Start of Material for the task
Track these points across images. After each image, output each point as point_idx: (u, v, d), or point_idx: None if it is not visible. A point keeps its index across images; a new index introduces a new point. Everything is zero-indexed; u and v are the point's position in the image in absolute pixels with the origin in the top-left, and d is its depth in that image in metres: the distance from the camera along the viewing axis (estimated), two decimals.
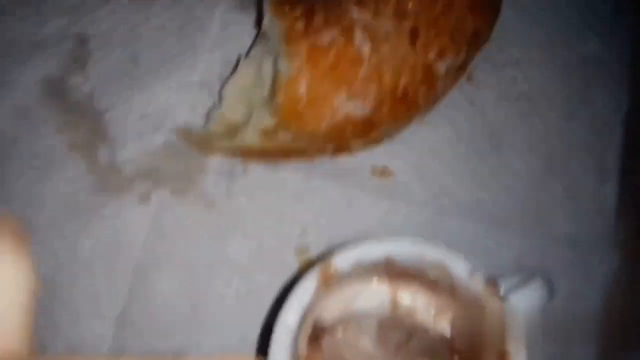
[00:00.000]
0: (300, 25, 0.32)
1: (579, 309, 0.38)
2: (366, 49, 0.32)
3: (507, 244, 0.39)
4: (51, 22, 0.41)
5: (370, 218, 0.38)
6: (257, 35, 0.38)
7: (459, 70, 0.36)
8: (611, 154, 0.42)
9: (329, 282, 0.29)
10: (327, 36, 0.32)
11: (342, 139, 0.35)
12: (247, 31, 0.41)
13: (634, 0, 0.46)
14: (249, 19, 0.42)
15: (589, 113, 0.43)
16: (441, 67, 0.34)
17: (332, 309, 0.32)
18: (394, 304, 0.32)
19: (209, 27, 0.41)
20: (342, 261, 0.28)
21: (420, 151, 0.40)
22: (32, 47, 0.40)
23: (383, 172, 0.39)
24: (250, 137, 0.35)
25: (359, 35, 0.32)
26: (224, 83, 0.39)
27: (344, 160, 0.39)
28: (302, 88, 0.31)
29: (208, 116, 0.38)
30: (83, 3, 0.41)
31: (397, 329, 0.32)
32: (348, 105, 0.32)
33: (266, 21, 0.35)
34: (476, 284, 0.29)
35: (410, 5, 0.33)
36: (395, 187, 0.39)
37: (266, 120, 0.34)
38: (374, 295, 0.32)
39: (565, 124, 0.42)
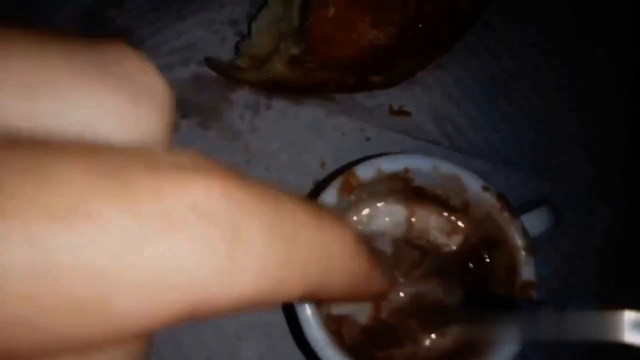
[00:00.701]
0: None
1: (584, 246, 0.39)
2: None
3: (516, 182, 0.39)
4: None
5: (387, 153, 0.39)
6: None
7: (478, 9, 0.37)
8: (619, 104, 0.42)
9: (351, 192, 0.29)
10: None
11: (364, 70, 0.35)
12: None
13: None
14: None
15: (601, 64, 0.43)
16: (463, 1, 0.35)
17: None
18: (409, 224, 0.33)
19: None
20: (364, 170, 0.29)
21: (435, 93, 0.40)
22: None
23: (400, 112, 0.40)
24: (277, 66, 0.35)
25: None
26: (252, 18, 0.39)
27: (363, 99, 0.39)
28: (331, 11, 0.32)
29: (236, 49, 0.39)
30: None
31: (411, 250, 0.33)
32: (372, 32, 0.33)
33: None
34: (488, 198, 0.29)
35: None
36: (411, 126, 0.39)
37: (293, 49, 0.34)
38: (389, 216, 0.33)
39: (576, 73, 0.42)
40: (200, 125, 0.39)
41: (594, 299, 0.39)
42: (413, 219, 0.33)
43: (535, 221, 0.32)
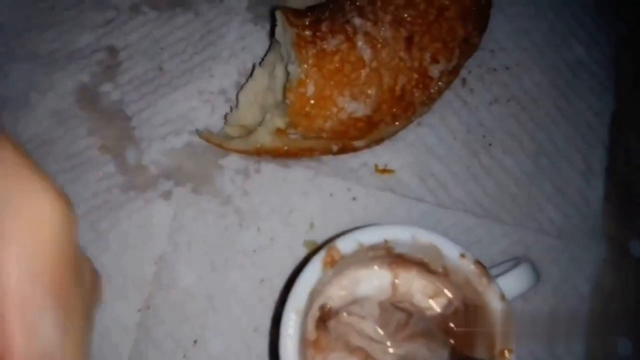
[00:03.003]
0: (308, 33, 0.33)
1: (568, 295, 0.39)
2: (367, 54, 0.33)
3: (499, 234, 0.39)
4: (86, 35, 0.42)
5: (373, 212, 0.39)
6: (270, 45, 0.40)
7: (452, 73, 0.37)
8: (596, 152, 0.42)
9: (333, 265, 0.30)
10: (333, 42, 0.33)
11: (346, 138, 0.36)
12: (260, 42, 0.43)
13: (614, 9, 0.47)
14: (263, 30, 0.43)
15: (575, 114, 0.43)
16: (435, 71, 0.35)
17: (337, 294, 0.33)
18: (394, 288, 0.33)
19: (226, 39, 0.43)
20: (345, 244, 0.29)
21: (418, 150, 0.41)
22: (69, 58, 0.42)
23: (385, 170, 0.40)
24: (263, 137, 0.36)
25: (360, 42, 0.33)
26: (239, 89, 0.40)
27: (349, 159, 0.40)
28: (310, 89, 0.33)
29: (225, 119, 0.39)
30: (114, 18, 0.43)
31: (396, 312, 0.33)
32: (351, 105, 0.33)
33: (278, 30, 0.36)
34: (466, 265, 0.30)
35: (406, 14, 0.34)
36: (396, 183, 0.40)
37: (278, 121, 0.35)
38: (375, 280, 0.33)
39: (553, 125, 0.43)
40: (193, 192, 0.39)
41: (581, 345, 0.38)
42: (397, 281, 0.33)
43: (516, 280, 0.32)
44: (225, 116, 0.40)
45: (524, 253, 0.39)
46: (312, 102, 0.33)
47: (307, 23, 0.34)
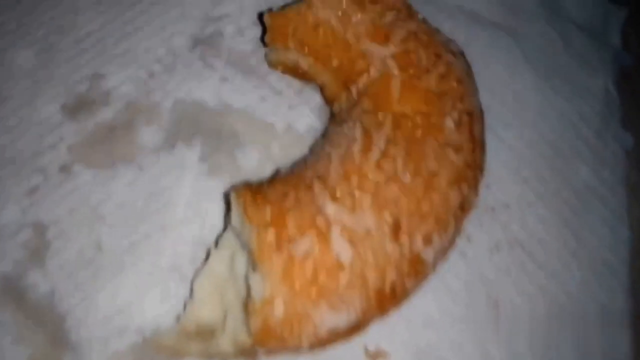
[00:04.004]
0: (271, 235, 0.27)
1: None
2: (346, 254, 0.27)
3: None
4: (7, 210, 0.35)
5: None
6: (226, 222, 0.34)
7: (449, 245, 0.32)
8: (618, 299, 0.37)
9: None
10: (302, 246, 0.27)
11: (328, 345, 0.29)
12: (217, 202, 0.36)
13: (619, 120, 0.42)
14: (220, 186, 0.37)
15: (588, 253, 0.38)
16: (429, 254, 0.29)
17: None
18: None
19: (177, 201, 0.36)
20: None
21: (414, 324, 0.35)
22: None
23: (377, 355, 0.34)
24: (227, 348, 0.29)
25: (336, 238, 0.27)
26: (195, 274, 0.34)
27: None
End of Material for the task
- Exercise requirements -
The lines to extract from the data above begin with the line containing "10: (327, 36, 0.32)" and end with the line containing "39: (565, 124, 0.42)". Extract them exactly, including both.

- Task response -
10: (327, 36, 0.32)
11: (342, 139, 0.35)
12: (247, 31, 0.41)
13: (634, 0, 0.46)
14: (249, 19, 0.42)
15: (589, 113, 0.43)
16: (441, 67, 0.34)
17: (332, 309, 0.32)
18: (394, 304, 0.32)
19: (209, 27, 0.41)
20: (342, 261, 0.28)
21: (420, 151, 0.40)
22: (32, 47, 0.40)
23: (383, 172, 0.39)
24: (250, 137, 0.35)
25: (359, 35, 0.32)
26: (224, 83, 0.39)
27: (344, 160, 0.39)
28: (302, 88, 0.31)
29: (208, 116, 0.38)
30: (83, 3, 0.41)
31: (397, 329, 0.32)
32: (348, 105, 0.32)
33: (266, 21, 0.35)
34: (476, 284, 0.29)
35: (410, 5, 0.33)
36: (395, 187, 0.39)
37: (266, 120, 0.34)
38: (374, 295, 0.32)
39: (565, 124, 0.42)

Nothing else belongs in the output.